- [WHAT TO PRODUCE] Transcribe the listing below only from the line with "of human endometrial" up to and including the line with "microscopy of adenocarcinoma".

#####

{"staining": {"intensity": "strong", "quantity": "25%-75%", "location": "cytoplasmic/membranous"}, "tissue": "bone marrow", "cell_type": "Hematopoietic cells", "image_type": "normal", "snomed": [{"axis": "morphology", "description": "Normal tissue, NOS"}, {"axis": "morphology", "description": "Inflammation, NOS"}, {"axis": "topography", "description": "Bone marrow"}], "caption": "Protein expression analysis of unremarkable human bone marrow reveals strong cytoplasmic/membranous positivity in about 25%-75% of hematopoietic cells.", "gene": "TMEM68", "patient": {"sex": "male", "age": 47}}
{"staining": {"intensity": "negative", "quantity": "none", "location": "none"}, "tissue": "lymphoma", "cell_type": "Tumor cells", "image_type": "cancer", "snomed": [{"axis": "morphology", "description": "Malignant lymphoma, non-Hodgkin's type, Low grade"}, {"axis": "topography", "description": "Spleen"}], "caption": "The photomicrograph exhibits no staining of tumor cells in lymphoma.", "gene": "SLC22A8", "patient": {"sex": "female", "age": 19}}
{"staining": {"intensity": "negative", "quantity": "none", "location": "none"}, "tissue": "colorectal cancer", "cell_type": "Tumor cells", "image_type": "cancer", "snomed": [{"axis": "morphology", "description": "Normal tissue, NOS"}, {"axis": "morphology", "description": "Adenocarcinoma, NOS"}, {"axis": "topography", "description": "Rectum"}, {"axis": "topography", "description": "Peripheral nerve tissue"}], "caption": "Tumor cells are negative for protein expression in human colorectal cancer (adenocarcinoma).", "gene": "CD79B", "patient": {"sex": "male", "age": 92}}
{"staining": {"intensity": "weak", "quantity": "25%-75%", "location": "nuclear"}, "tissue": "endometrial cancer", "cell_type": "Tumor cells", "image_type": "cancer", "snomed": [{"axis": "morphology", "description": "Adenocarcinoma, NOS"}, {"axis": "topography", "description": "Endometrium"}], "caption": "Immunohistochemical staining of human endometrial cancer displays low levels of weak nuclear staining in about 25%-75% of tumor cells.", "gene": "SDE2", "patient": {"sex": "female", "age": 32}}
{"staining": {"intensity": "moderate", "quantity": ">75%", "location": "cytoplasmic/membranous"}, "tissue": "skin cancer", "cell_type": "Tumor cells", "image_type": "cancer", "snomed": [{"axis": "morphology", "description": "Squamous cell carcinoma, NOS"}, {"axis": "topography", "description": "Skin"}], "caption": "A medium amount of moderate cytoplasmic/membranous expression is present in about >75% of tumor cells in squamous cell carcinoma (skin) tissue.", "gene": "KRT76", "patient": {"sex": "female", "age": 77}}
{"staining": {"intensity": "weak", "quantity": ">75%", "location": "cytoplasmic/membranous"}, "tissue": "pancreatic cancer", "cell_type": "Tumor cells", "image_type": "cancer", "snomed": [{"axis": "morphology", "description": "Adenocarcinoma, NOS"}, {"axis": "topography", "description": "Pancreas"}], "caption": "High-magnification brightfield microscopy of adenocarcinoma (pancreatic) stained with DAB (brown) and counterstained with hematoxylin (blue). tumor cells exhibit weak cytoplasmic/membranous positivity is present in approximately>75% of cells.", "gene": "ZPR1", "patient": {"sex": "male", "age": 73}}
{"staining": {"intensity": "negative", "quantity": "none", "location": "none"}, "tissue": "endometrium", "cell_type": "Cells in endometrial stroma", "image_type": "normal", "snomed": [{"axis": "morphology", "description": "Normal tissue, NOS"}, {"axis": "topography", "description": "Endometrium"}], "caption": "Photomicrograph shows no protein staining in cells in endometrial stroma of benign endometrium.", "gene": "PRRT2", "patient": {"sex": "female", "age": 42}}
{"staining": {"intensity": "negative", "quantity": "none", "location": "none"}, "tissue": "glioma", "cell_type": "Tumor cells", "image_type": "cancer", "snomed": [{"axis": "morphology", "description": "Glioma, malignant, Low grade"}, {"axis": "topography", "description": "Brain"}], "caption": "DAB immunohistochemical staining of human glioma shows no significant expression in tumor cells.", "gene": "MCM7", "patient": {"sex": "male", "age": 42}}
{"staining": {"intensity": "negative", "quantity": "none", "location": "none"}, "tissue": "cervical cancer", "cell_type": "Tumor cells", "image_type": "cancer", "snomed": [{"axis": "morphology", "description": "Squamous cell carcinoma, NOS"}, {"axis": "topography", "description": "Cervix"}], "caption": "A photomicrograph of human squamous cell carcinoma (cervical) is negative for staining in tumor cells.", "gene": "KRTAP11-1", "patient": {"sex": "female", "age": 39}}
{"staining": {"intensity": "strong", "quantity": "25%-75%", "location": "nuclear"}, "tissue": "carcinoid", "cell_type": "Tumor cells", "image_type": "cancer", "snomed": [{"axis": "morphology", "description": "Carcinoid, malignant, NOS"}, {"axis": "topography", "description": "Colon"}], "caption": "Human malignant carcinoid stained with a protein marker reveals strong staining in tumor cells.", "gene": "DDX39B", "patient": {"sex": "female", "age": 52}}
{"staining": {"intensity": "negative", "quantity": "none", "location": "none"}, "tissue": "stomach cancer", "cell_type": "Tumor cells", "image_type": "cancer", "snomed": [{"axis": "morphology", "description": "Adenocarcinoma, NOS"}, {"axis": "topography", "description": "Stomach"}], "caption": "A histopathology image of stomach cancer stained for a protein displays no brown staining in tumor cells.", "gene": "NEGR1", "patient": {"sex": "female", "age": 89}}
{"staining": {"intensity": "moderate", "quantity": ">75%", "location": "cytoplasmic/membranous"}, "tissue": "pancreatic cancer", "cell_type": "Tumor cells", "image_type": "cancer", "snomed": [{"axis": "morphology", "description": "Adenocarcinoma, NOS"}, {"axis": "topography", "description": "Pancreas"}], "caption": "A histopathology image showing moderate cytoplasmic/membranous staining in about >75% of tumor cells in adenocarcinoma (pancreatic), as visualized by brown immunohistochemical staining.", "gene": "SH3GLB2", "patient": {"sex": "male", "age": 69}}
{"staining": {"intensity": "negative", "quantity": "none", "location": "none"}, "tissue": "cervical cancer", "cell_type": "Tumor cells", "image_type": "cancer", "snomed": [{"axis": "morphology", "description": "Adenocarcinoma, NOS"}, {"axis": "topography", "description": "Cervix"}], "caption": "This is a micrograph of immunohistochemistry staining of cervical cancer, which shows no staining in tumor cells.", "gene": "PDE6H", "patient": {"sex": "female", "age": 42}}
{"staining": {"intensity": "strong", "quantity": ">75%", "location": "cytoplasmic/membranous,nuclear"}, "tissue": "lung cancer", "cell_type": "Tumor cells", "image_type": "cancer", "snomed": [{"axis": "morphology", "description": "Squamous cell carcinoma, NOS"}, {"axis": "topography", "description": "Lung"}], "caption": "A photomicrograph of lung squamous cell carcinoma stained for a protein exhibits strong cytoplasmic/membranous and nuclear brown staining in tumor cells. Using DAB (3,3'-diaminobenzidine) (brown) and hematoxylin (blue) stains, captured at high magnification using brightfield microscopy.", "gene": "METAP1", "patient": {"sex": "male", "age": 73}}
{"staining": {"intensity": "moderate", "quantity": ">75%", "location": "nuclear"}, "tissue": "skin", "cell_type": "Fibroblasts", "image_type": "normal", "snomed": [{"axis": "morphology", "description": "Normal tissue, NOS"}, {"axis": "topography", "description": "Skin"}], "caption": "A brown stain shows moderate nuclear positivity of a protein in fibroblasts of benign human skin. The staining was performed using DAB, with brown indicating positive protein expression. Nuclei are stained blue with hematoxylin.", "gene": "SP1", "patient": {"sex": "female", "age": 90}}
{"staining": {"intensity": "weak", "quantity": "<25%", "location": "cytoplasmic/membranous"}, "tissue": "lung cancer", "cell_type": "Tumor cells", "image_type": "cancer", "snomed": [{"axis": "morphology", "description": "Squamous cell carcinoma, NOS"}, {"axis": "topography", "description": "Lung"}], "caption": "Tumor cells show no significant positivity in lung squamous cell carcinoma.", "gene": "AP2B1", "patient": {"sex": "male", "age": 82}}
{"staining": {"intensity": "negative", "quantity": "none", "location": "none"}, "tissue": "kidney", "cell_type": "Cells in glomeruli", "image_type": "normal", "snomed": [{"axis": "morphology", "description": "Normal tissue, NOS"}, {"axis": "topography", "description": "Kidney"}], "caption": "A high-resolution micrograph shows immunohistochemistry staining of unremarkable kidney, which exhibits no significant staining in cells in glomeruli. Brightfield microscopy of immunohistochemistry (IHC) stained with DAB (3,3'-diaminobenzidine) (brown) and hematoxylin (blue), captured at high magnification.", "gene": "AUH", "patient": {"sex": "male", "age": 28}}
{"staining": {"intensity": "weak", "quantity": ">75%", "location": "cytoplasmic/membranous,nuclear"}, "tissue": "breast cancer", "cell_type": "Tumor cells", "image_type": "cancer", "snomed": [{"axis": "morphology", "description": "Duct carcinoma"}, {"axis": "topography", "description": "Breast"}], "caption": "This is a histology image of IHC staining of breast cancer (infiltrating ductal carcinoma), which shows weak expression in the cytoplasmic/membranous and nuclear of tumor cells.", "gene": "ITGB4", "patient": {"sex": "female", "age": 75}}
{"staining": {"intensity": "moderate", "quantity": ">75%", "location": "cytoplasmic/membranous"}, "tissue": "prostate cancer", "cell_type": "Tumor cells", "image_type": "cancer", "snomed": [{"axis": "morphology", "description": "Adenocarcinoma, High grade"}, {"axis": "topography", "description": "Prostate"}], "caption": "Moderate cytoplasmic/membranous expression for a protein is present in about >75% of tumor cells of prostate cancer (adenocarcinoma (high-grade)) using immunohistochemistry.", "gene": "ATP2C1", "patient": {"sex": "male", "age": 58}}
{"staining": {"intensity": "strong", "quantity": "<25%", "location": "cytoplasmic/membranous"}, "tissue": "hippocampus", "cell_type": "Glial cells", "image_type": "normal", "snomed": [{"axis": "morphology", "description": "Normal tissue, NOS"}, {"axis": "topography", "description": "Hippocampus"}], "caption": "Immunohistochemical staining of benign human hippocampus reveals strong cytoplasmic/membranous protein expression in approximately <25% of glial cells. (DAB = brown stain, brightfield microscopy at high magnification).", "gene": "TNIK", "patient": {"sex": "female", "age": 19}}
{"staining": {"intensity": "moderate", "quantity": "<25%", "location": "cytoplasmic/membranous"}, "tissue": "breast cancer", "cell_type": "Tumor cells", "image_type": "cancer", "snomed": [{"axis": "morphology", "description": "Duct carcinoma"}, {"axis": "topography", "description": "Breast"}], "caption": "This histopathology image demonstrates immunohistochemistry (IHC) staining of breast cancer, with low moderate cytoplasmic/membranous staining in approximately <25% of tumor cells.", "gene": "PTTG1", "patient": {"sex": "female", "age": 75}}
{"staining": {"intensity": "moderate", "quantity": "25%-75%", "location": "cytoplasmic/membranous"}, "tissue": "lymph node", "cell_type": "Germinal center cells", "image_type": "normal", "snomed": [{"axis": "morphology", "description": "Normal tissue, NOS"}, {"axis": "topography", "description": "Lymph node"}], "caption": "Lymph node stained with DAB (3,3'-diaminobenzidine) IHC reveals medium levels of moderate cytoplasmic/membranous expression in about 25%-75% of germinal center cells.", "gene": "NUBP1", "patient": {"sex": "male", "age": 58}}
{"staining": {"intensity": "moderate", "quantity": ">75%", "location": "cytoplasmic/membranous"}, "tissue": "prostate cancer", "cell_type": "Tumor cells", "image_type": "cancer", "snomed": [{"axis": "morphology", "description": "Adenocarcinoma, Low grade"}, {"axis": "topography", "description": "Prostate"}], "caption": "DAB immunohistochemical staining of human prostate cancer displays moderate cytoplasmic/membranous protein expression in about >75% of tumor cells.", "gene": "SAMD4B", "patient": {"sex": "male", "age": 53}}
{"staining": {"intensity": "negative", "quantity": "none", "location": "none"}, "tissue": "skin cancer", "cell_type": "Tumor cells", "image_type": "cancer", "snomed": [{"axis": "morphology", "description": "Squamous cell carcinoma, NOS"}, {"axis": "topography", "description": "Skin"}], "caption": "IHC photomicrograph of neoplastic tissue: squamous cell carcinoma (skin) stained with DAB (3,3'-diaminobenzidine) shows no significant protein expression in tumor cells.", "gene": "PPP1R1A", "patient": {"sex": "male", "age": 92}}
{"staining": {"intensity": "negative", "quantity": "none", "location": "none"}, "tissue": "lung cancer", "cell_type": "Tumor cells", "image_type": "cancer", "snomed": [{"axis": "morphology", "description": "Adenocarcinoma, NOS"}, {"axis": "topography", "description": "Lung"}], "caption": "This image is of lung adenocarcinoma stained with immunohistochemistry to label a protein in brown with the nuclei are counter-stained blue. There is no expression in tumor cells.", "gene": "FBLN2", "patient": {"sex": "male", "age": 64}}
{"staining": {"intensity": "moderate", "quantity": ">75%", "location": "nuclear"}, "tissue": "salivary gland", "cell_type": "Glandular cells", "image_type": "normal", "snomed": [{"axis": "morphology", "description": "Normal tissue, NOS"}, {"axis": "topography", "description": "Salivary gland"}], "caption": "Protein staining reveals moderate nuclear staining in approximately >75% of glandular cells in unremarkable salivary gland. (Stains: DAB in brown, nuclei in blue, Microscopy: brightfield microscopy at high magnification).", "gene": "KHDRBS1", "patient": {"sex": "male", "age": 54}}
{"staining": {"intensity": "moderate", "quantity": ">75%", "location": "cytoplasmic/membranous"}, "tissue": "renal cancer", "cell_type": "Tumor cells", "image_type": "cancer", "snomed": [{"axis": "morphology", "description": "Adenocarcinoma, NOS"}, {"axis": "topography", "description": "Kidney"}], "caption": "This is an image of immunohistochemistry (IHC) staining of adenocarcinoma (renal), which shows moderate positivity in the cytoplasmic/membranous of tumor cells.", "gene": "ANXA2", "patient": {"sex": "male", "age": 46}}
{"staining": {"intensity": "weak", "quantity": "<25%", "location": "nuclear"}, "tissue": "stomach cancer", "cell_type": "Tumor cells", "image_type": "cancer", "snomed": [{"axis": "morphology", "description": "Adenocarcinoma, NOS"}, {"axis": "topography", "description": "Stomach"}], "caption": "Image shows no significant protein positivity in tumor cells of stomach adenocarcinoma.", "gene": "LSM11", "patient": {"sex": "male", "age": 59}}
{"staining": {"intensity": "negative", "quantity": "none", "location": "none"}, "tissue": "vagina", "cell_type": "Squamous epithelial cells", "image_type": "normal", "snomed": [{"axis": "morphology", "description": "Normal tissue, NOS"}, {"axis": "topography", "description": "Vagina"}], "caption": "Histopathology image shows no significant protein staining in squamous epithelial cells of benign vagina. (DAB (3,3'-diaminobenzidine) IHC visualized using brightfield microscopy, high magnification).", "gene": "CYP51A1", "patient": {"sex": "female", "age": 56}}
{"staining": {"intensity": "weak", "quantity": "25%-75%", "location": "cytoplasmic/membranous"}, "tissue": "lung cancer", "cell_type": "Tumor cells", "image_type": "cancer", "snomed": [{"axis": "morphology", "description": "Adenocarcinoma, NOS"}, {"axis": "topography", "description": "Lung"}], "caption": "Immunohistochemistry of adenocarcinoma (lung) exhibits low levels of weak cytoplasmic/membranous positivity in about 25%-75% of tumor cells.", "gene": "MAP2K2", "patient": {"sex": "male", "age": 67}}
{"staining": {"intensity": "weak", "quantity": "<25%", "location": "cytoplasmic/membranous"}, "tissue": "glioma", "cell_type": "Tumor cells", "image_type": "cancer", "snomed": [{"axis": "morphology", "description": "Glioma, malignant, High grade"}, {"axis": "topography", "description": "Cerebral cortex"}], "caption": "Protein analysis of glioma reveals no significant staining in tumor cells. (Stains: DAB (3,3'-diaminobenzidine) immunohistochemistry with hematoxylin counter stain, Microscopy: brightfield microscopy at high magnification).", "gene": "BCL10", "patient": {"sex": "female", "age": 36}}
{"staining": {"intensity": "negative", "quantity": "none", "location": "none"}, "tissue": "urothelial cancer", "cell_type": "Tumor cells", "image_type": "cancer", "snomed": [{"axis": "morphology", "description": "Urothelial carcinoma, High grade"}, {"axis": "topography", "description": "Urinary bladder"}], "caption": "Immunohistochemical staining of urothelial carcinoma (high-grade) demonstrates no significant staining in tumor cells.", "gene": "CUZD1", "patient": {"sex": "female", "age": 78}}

#####

- [OUTPUT BELOW]
{"staining": {"intensity": "weak", "quantity": "25%-75%", "location": "nuclear"}, "tissue": "endometrial cancer", "cell_type": "Tumor cells", "image_type": "cancer", "snomed": [{"axis": "morphology", "description": "Adenocarcinoma, NOS"}, {"axis": "topography", "description": "Endometrium"}], "caption": "Immunohistochemical staining of human endometrial cancer displays low levels of weak nuclear staining in about 25%-75% of tumor cells.", "gene": "SDE2", "patient": {"sex": "female", "age": 32}}
{"staining": {"intensity": "moderate", "quantity": ">75%", "location": "cytoplasmic/membranous"}, "tissue": "skin cancer", "cell_type": "Tumor cells", "image_type": "cancer", "snomed": [{"axis": "morphology", "description": "Squamous cell carcinoma, NOS"}, {"axis": "topography", "description": "Skin"}], "caption": "A medium amount of moderate cytoplasmic/membranous expression is present in about >75% of tumor cells in squamous cell carcinoma (skin) tissue.", "gene": "KRT76", "patient": {"sex": "female", "age": 77}}
{"staining": {"intensity": "weak", "quantity": ">75%", "location": "cytoplasmic/membranous"}, "tissue": "pancreatic cancer", "cell_type": "Tumor cells", "image_type": "cancer", "snomed": [{"axis": "morphology", "description": "Adenocarcinoma, NOS"}, {"axis": "topography", "description": "Pancreas"}], "caption": "High-magnification brightfield microscopy of adenocarcinoma (pancreatic) stained with DAB (brown) and counterstained with hematoxylin (blue). tumor cells exhibit weak cytoplasmic/membranous positivity is present in approximately>75% of cells.", "gene": "ZPR1", "patient": {"sex": "male", "age": 73}}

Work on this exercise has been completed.